:: TEXT SEGMENT

Sometimes a movie comes along that completely defies expectation, that comes out of left field and hits you in the gut before you get the chance to prepare yourself. That was my experience with Flower. The film is a product of a serendipitous pairing: 36-year old director Max Winkler and 23-year old actress Zoey Deutch (34 and 21, respectively, when filming Flower). Winkler has a youthful and vibrant cadence as a director, and combined with Deutch’s unhinged, fully compelling performance in the lead role, I left Flower almost in a daze. I didn’t know, even, if I liked the film. I just knew that I’d seen something special.
Flower is a coming-of-age story, about a teenage girl named Erica (Deutch). The movie opens with Erica in a police car, giving a blowjob to a police officer who she will, with the aid of her friends, blackmail and extract hundreds of dollars from. This is a racket that Erica is running in hopes to bail her dad out of jail. She is a defense mechanism incarnate. She pushes people says, says the wrong things, acts brazenly in every scenario, all in an attempt to protect herself from harm. That protective shell is threatened, though, when her new stepbrother, Luke (Joey Morgan), is released from rehab and moves in with her mom (Kathryn Hahn) and stepdad (Tim Heidecker).
Luke was addicted to pills, a result of having been abused by a teacher when he was younger. Despite Erica’s initial awkwardness toward Luke (she tries to give him a blowjob to cool his panic attacks…), she takes to him as a friend, and decides to help him by plotting revenge against the man who allegedly abused Luke (Adam Scott).
What unfolds is a madcap story that defies the limits of your average Young Adult movie. Despite the unwieldy plot, though, Winkler and Deutch never lose control of their funny and tragic story. Instead, they build something so bizarrely satisfying and emotionally honest that, whether you love it or hate, you can be sure that you’ll remember Flower.
I talked to Max Winkler about why he made this movie, what teen movies he seeks out for inspiration, and what it was like to direct a singular talent like Tim Heidecker.
This conversation has been lightly edited.
Christopher Zumski Finke: What made Flower a great fit for you as a director?

::::
:: DATA RECORDS

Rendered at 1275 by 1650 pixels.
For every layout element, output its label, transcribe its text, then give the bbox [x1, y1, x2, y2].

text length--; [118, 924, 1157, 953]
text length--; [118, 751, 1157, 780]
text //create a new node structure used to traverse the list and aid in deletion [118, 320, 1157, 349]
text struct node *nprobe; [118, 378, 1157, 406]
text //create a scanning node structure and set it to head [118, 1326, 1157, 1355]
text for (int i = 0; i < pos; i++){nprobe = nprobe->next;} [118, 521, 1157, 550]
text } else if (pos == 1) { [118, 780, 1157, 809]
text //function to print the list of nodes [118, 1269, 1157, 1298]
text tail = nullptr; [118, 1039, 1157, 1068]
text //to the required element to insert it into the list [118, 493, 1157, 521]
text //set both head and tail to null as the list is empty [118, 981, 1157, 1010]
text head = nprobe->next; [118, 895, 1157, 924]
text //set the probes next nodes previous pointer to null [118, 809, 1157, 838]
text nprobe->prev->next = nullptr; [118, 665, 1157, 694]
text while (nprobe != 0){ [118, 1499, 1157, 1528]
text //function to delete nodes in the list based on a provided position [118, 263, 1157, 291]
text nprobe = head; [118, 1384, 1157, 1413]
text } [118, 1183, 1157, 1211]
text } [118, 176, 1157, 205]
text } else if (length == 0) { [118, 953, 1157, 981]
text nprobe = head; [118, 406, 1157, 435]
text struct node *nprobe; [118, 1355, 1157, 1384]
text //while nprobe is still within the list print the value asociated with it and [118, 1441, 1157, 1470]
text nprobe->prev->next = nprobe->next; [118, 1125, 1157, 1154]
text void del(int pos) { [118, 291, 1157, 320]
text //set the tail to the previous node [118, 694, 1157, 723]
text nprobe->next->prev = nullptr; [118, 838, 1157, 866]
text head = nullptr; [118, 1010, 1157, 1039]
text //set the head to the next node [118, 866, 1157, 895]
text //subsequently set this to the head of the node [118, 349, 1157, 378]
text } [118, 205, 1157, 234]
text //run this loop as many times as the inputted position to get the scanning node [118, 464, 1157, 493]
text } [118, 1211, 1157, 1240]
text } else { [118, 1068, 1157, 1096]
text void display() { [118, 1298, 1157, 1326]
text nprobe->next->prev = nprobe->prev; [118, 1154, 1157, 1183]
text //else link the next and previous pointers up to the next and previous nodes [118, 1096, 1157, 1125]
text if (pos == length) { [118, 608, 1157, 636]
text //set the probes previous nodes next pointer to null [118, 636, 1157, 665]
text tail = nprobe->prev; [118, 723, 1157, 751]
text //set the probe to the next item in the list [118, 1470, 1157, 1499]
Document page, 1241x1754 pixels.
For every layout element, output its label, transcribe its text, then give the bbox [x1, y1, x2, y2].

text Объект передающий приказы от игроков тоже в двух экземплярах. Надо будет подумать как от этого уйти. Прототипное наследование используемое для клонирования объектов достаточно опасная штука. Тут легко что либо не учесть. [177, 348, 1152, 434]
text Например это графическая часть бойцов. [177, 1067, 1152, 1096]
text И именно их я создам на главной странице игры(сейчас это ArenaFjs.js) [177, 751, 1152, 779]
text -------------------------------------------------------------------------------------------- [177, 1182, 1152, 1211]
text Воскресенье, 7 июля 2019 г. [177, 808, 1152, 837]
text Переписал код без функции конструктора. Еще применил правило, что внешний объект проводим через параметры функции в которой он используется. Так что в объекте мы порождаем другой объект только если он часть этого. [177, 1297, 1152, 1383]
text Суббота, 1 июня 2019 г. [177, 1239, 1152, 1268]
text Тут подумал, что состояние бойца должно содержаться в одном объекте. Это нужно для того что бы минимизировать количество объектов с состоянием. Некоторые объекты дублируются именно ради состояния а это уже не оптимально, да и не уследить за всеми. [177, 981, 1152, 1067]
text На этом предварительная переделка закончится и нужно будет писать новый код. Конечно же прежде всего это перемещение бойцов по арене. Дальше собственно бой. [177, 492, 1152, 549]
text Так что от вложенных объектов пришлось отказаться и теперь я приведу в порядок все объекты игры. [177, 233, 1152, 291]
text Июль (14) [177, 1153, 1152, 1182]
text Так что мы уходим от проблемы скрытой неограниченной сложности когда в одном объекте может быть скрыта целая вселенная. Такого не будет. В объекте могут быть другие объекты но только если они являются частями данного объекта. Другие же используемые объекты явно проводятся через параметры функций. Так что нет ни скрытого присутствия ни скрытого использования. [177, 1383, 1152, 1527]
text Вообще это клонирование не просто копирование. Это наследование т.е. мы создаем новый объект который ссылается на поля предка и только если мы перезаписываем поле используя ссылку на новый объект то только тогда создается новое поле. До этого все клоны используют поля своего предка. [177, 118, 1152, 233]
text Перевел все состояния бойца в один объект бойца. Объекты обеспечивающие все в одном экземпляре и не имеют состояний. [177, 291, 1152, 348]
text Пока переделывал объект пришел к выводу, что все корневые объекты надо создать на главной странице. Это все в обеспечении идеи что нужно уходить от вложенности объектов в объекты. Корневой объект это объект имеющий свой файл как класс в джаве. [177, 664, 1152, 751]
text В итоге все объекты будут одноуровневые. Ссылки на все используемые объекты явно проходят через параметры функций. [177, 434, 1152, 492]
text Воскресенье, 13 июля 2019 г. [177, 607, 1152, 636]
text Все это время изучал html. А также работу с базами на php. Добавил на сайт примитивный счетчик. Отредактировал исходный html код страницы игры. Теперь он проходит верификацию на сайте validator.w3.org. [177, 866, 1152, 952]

::::

» TASKS TO CARRY OUT:
**a.** Substitute "chaotic" for "madcap" in the part of the review of Flower that opens with the words containing "What unfolds is" and closes with "like Tim Heidecker.", and give that part again with the change made.
**b.** Render the following sentence from the review of Flower into Spanish: "Flower is a coming-of-age story, about a teenage girl named Erica (Deutch)."
**c.** According to the review of Flower, which actor plays Erica's stepdad?

» EXERCISE SOLUTIONS:
**a.**
What unfolds is a chaotic story that defies the limits of your average Young Adult movie. Despite the unwieldy plot, though, Winkler and Deutch never lose control of their funny and tragic story. Instead, they build something so bizarrely satisfying and emotionally honest that, whether you love it or hate, you can be sure that you’ll remember Flower.
I talked to Max Winkler about why he made this movie, what teen movies he seeks out for inspiration, and what it was like to direct a singular talent like Tim Heidecker.

**b.** Flower es una historia de paso a la madurez sobre una adolescente llamada Erica (Deutch).

**c.** Tim Heidecker